Netflix CEO to Comcast: Quit the poor-mouthing
Netflix's public-relations team almost walked away today from a San Francisco tech conference without its CEO saying anything that might complicate its job.
But it was not to be.
Minutes before wrapping up an on-stage interview at the Morgan Stanley Technology Media & Telecom conference, Reed Hastings made the kind of witty, impromptu, and controversial remark for which he's become increasingly famous.
Asked whether the cable companies are "pressured" by the enormous amount of traffic that Netflix customers generate, Hastings sarcastically said, "That 92 percent Comcast operating margin is really under a lot of pressure...There is no financial pressure on ISPs. They are making a fortune."
Hastings couldn't or wouldn't hide his skepticism about the high costs Internet service providers claim come with delivering Netflix videos over the Web.
The issue could impact Netflix customers, so here's the back story: Comcast wants to charge Netflix's content delivery network, Level 3, for the traffic that goes over its network. In response, Level 3 accused Comcast of trying to set up a delivery "toll booth."
The theory goes that since most of Level 3's traffic comes from Netflix, Comcast is trying to use its network to hamstring a competitor. Netflix and Comcast compete in the home entertainment market. Just last week, Comcast launched the Xfinity Streampix service, which offers Comcast subscribers the ability to access a large catalog of TV shows and movies online.
Comcast also owns NBC Universal, parent company of Universal Pictures. All the studios have a love-hate relationship with Netflix. This won't be the last we hear about this issue--especially with Hastings at the helm.
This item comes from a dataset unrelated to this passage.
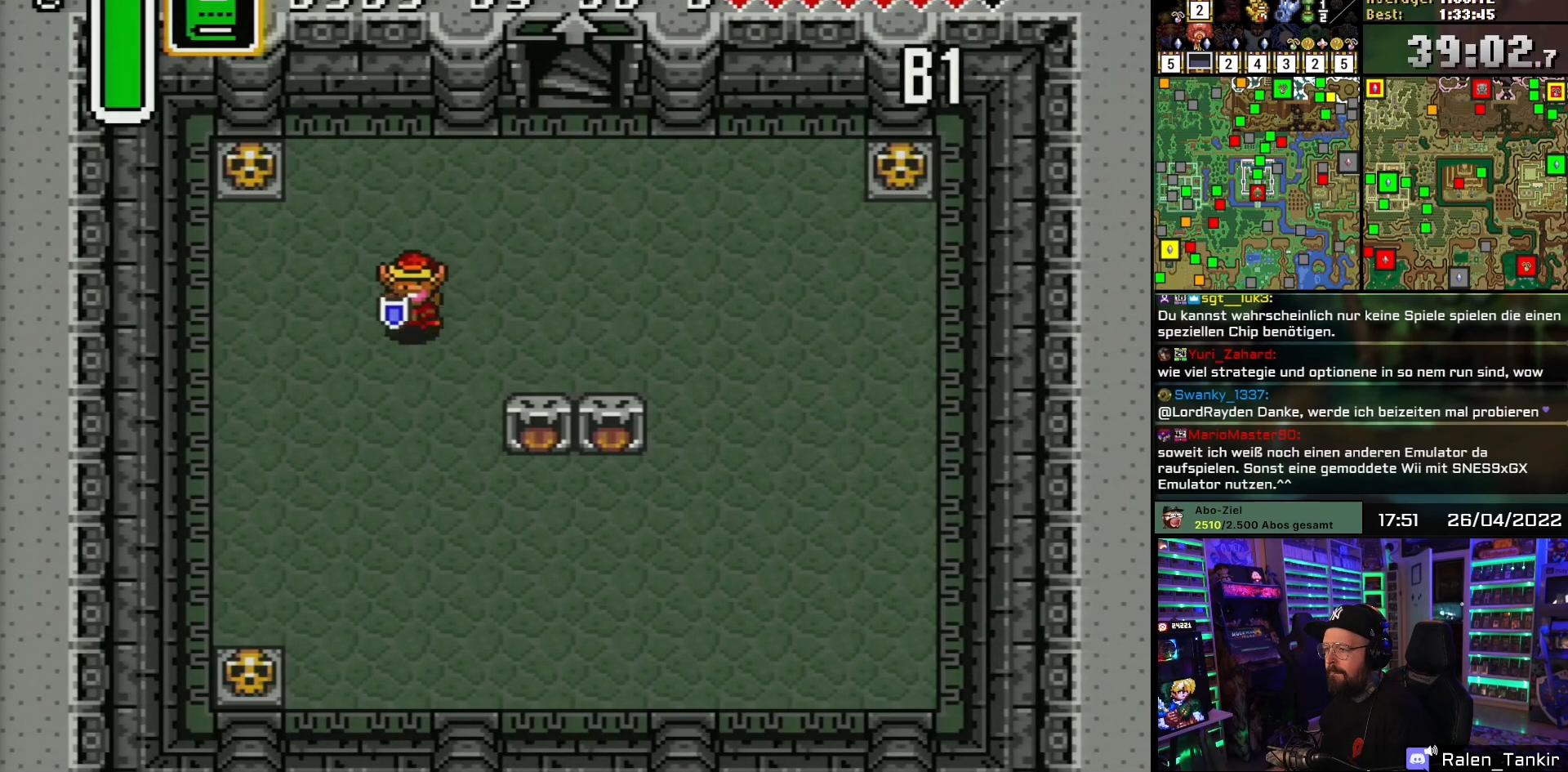
{"buttons": ["DPAD_DOWN"], "events": [[417, "DPAD_LEFT", "up"]]}
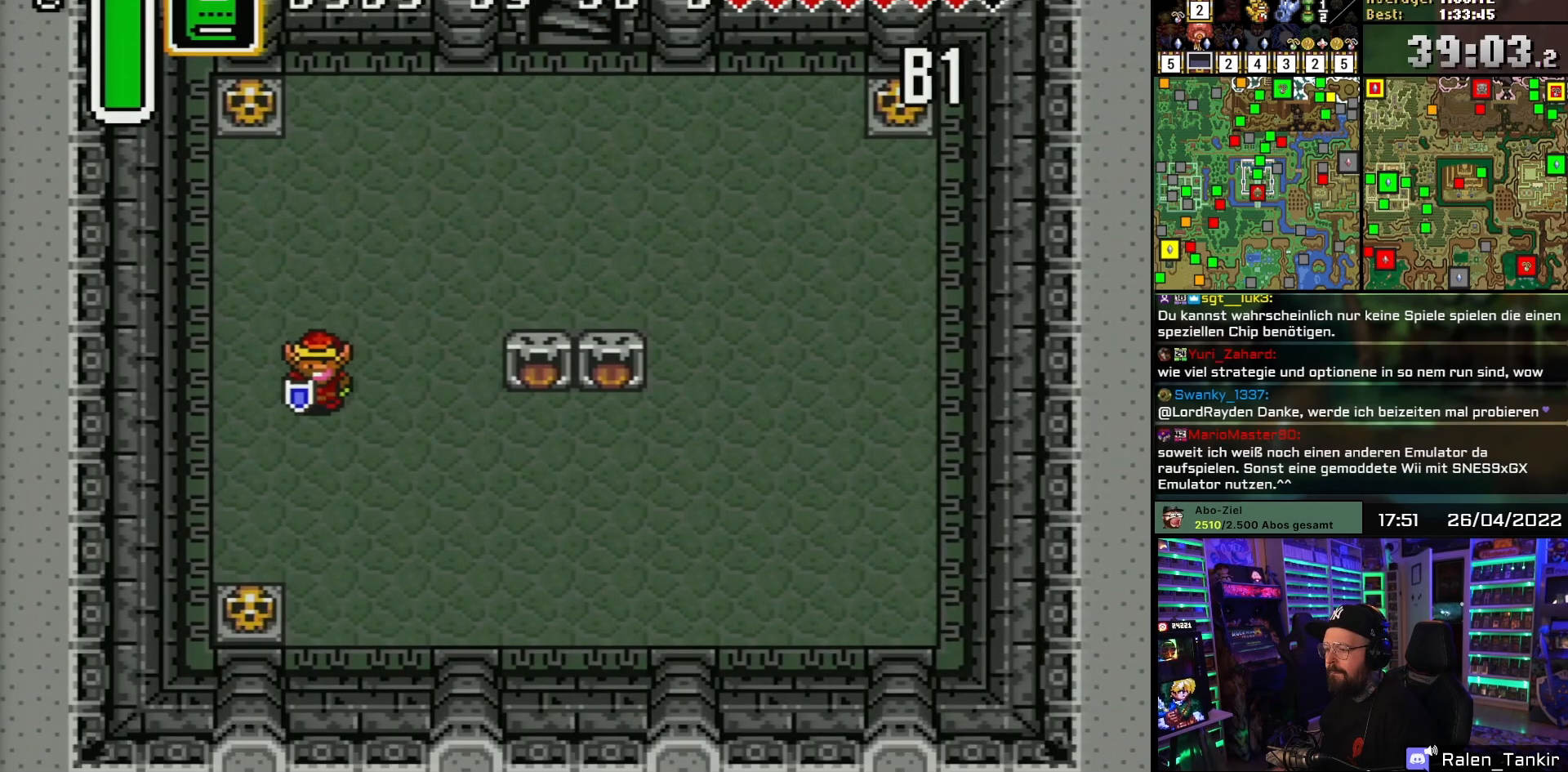
{"buttons": ["DPAD_DOWN"], "events": [[167, "DPAD_LEFT", "down"], [250, "DPAD_LEFT", "up"], [317, "DPAD_LEFT", "down"], [400, "DPAD_LEFT", "up"], [483, "DPAD_LEFT", "down"], [500, "DPAD_LEFT", "up"]]}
The bigger Netflix grows, the less guarded Hastings becomes. In December and January, Hastings made headlines by respectively suggesting that broadcast TV had peaked and that the DVD was kaput. Who could forget about his video performance last summer, during which he announced the ill-fated Qwikster service? He has said that this was not his finest moment.
Hastings has offered little in the way of news since the October cancellation of Qwikster, up until his crack about Comcast.
He said he thinks that one day cable will become an on-demand Internet platform. He played up the television series Netflix offers for streaming, likely because he's lost the licensing rights on a lot of movies.
Hastings also addressed his company's decision to slow down its overseas expansion and said operators in other countries are scurrying to prepare their own competing services in preparation. He said that while that may help rivals, Netflix is focused on branching out across the globe.